▸ THINGS TO DO
[1] Reproduce the passage of the BGP communities blog archive between "Tag Archives: BGP" and "presentation at UKNOF 32.", inclusive.
[2] Answer these questions about the BGP communities blog archive:
(a) Which autonomous system announces and anycasts 192.5.5.0/24?
(b) At which event was ISC's F-root presentation given?
(c) In the post on using BGP communities to influence routing, where is support for BGP communities described as almost non-existent?
[3] Continue the blog post on using BGP communities to influence routing, starting right after its last sentence.

▸ EXTRACT
+++
Tag Archives: BGP Communities

12 Oct

UKNOF32 – Analysis of F-root placement using RIPE Atlas

Enjoyed ISC’s presentation about their analysis of F root server (one 13 root DNS servers which power the Internet) about anycast performance gloablly for 192.5.5.0/24 announced (and anycasted) by AS3557 (ISC). This was presentation at UKNOF 32.
Embedded presentation below (or click here to watch on YouTube directly)
 

09 Nov

Using BGP communities to influence routing

Some free time here in Europe and thus time for another quick blog post & to take my mind away from depressing people!

One of impressive features of major European networks is support for BGP communities. In India it’s almost non-existent. Setting it up isn’t hard technically but from capacity management side, Indian ISPs are somewhat shy in setting it up.
+++
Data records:
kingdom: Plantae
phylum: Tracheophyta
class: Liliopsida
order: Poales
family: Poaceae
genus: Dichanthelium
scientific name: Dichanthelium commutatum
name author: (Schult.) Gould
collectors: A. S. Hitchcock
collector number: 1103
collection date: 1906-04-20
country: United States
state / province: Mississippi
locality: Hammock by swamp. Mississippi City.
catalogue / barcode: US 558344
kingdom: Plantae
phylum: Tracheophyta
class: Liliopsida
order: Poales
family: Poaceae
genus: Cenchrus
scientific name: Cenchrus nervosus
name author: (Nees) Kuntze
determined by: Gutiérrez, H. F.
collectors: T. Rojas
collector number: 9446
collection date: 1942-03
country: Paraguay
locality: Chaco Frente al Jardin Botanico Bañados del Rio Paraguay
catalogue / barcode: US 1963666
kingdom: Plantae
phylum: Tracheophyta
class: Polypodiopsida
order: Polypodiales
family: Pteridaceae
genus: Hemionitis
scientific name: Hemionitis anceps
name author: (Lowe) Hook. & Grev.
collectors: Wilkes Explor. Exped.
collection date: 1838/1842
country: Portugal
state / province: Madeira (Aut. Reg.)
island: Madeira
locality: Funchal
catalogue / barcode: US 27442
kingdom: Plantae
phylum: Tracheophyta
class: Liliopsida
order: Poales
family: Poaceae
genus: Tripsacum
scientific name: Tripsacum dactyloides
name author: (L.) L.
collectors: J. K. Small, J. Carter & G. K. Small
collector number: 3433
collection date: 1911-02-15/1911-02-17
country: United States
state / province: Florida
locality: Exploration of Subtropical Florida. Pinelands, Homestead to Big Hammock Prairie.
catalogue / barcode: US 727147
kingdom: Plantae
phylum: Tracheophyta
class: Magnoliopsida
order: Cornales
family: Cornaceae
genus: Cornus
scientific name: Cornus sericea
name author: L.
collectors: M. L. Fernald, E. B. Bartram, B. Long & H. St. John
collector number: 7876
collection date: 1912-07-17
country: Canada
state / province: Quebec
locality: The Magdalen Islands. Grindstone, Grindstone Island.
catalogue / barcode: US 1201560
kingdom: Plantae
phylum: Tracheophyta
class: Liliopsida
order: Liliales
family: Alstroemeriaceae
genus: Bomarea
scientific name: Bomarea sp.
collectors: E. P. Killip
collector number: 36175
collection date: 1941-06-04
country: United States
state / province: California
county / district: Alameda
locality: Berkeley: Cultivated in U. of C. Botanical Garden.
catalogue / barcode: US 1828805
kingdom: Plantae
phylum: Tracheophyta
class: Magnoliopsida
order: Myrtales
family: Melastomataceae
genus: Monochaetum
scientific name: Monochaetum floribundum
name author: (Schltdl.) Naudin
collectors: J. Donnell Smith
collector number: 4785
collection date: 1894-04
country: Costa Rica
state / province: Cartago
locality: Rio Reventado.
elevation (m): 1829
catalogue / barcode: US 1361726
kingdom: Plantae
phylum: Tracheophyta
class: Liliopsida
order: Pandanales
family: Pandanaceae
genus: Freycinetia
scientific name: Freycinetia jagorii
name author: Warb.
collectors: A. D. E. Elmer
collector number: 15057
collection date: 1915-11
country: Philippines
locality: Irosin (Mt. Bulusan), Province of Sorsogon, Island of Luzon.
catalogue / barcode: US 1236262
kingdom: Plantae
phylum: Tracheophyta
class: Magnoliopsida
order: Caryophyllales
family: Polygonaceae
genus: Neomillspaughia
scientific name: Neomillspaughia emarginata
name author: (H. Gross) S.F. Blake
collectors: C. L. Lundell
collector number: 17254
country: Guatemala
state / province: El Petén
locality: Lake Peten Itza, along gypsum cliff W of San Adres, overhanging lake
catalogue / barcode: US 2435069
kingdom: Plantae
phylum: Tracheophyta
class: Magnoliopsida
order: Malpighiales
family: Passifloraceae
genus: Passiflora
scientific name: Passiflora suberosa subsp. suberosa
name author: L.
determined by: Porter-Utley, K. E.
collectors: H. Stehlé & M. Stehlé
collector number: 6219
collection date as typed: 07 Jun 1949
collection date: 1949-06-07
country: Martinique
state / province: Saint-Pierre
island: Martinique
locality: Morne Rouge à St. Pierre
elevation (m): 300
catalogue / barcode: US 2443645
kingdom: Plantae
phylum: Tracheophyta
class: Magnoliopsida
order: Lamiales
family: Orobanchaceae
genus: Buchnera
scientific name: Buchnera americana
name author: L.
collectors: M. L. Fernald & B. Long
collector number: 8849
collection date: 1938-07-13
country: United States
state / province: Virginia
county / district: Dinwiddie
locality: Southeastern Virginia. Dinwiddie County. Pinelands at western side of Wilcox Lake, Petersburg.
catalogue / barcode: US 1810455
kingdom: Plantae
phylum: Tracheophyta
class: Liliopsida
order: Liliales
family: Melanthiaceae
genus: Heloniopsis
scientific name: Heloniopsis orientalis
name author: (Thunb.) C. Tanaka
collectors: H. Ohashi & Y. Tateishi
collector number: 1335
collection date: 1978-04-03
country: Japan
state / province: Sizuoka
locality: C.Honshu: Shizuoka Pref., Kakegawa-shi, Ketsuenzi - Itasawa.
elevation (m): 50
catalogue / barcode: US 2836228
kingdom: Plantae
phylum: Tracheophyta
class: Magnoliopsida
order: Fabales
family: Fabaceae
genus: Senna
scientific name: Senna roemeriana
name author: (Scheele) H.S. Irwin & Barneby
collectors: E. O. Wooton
+++
▸ ANSWER SET
[1]
Tag Archives: BGP Communities

12 Oct

UKNOF32 – Analysis of F-root placement using RIPE Atlas

Enjoyed ISC’s presentation about their analysis of F root server (one 13 root DNS servers which power the Internet) about anycast performance gloablly for 192.5.5.0/24 announced (and anycasted) by AS3557 (ISC). This was presentation at UKNOF 32.

[2]
(a) AS3557 (ISC)
(b) UKNOF 32
(c) India

[3]
Let’s put a case where we have a Customer router (R1 with AS1), upstream of customer (R2 with AS2), upstream of upstream (R3 with AS3), peer of upstream (R4 with router4). Let’s try to setup communities so that customer at AS1 can control his BGP announcements and announce some prefixes to AS3 and some to AS4 selectively to control inbound traffic flow. 

 

Screen Shot 2013-11-08 at 3.26.23 pm

All of them are peering with basic simple BGP session. AS1 is announcing 8.8.8.0/24 and 9.9.9.0/24 to R2 and wishes to announce 8.8.8.0/24 to R3 and R4 while 9.9.9.0/24 just to R4. 

 

Now this selective announcement thing will be done at R2 but triggered by R1 based on community tags. 

Here provider R2 will provide say following community strings:

3000 – for announcement to R3 only
4000 – for announcement to R4 only

 

If route is not tagged with any community, it will be announced to both (default behavior of BGP/upstream).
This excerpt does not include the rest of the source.